历史滚滚向前,关于殷商的一切都被埋藏到黄土之下。随着世事沉浮变幻,人们逐步将它遗忘,以至于后世之人怀疑殷商的历史是否真的存在过,直到殷墟被发现,尘封已久的故事才重现世人眼前。

在讲殷墟的故事之前,先要提一个人。

1913年的一个下午,一位叫顾颉刚的学生急匆匆地奔向戏园。他课也不上了,作业也不做了,只为了听一场京剧。

顾颉刚是苏州人,这一年刚满20岁,在北京大学读预科。刚到北京他就被国粹京剧深深地吸引,沉迷其中无法自拔,甚至到了上瘾的程度,学习成绩因此直线下降。这样的状态持续了两年。在别人看来他是荒废学业,然而他却从京剧中发现了一个惊天秘密。

京剧里的很多剧目都取材于历史上真实发生过的事情,可是随着时间的推移,为了迎合观众们的口味,故事情节大多被改写,人物、内容被不断丰富。

比如我们熟知的孟姜女,其原型是春秋时的“杞梁之妻”。杞梁是齐国大将,在对外征战时光荣牺牲,国君带着杞梁的尸体回国都,在城外遇到了等候丈夫的杞梁妻子。国君当下向杞梁的妻子表示慰问,她拒绝了,并说:“杞梁是为国战死,国君理应到家里来吊唁。”到了战国,为了更生动,故事里的杞梁妻子在听说丈夫的死讯后会用优美的哭腔唱出自己的悲痛。到了汉朝,又增添了杞梁妻子把城墙哭塌的情景。到了唐朝,整个故事的主人公和地点都换了,杞梁的妻子变成了孟姜女,被哭倒的城墙也变成了长城。

再如著名的《三国演义》,它是根据三国历史写成的一部小说,故事情节虽精彩,但“草船借箭”“借东风”“捉放曹”等都是在真实的赤壁之战基础上虚构的,只不过由于《三国演义》写得太好,很多人都把这些当作真正的历史。

故事会被一代代文艺工作者不断改进,每改一次,其曲折程度就跃上一个新台阶,离原来的版本也会越远。

想到此处,顾颉刚年轻的大脑中闪现出一簇火花:史书里的一些人物与事迹,是不是也经过了人们的不断修改和加工呢?

由这个问题出发,顾颉刚不断地深入研究,最终提出一个石破天惊的学说——“层累地造成的中国古史”。

历史是一个族群的集体记忆,它往往要经过数代人不断的加工,每一版本都是在上一版本基础之上形成的,就像一层一层的千层饼,最后才变成了人物鲜活、故事精彩的现版本。

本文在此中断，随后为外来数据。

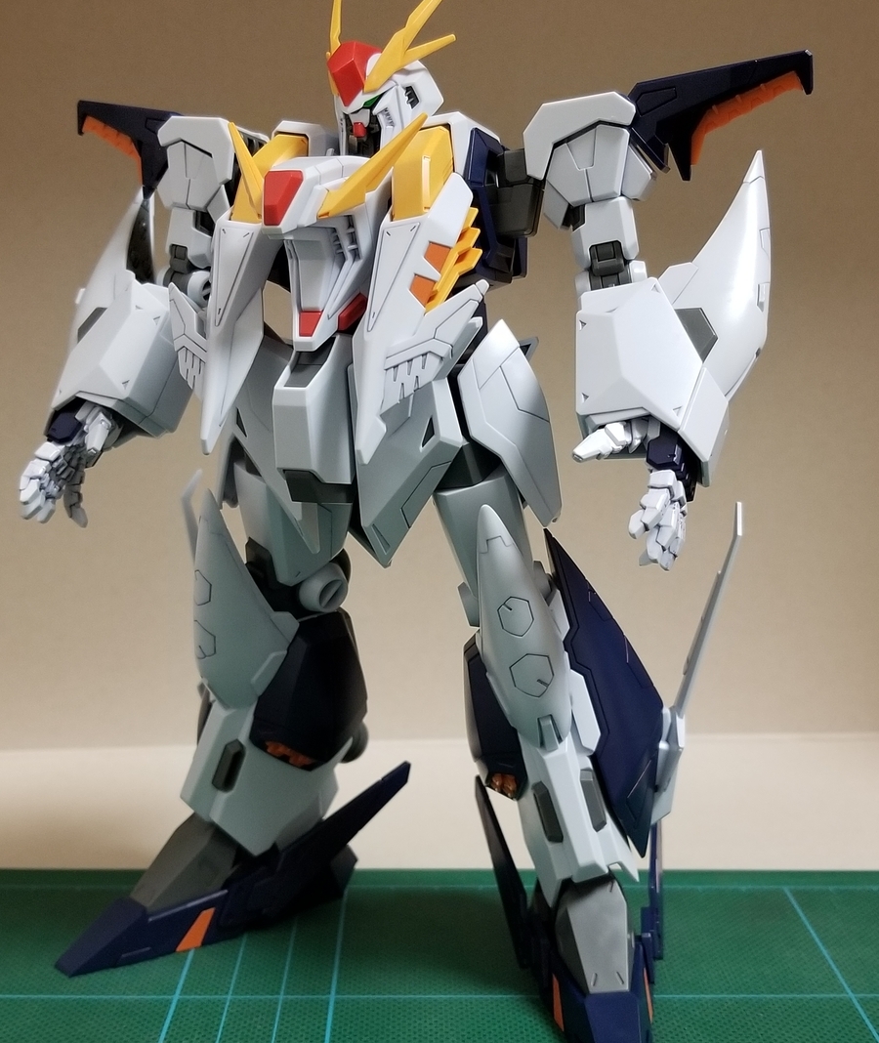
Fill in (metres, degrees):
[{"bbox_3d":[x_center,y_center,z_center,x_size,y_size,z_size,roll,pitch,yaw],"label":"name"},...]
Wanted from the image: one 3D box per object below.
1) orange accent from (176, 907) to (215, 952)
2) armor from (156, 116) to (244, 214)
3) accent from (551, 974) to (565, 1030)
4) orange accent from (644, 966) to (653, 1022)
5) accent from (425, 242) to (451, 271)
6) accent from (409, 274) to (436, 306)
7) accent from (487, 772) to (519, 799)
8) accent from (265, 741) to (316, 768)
[{"bbox_3d":[-0.049,0.083,0.178,0.008,0.008,0.002,-4,16,-19],"label":"orange accent"},{"bbox_3d":[-0.038,-0.060,0.149,0.015,0.017,0.013,7,16,20],"label":"armor"},{"bbox_3d":[0.022,0.089,0.163,0.001,0.008,0.006,-6,17,-23],"label":"accent"},{"bbox_3d":[0.039,0.088,0.164,0.001,0.008,0.006,7,16,20],"label":"orange accent"},{"bbox_3d":[0.000,-0.035,0.118,0.002,0.004,0.005,14,20,39],"label":"accent"},{"bbox_3d":[-0.002,-0.031,0.117,0.002,0.004,0.005,14,20,39],"label":"accent"},{"bbox_3d":[0.012,0.050,0.167,0.005,0.004,0.006,4,16,10],"label":"accent"},{"bbox_3d":[-0.029,0.045,0.171,0.009,0.005,0.005,-3,16,-16],"label":"accent"}]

换句话说,为现代人所知的历史,其实是由数个版本逐层积累而成的。

这一学说如同一颗原子弹轰炸了中国史学界,在人们心中掀起惊天波澜,打破了人们的传统认知。

顾颉刚的这颗学术原子弹有三大观点利器。

第一,“时代愈后,传说的古史期愈长”。

在周朝,人们提到最早的君王是大禹。到了春秋,在孔子的著作里出现了尧、舜。战国时,出现了黄帝的传说故事。秦王嬴政统一六国,觉得自己“德兼三皇(天皇、地皇、泰皇),功过五帝”,于是采用“皇帝”的称号——这时才出现了“三皇”的概念。汉朝时,出现了盘古开天辟地的传说。传说中的很多人物离我们非常遥远,但是他们的故事丰满立体,十分详尽,可见这些大都是后人根据需要不断艺术加工后的产物。也就是说,朝代距今越久远,经过艺术加工的工序就越多。

第二,“时代愈后,传说中的人物愈放愈大”。

很多历史人物往往被传得神乎其神,与飞天遁地的超级英雄有的一拼。这一点上最典型的就是三国时期的历史人物。诸葛亮被后世无限放大,成为无所不能的“神”;关羽也被后人称为“关帝”,甚至被当成财神供起来。换句话说,朝代距今越久远,历史人物被放大的可能性就越大。

第三,“我们即使不能知道某一件事的真实情况,但可以知道那件事在传说中的最早的状况”。

现今的人不能知道东周时的东周史,也至少能知道战国时史书里记载的东周史;不能知道夏商时的夏商史,也至少能知道东周时史书里记载的夏商史。这就意味着,我们即使不知道一些朝代的真实情况,但至少可以通过后世对这个朝代的最早记忆、记载,知晓最接近这个朝代的状况。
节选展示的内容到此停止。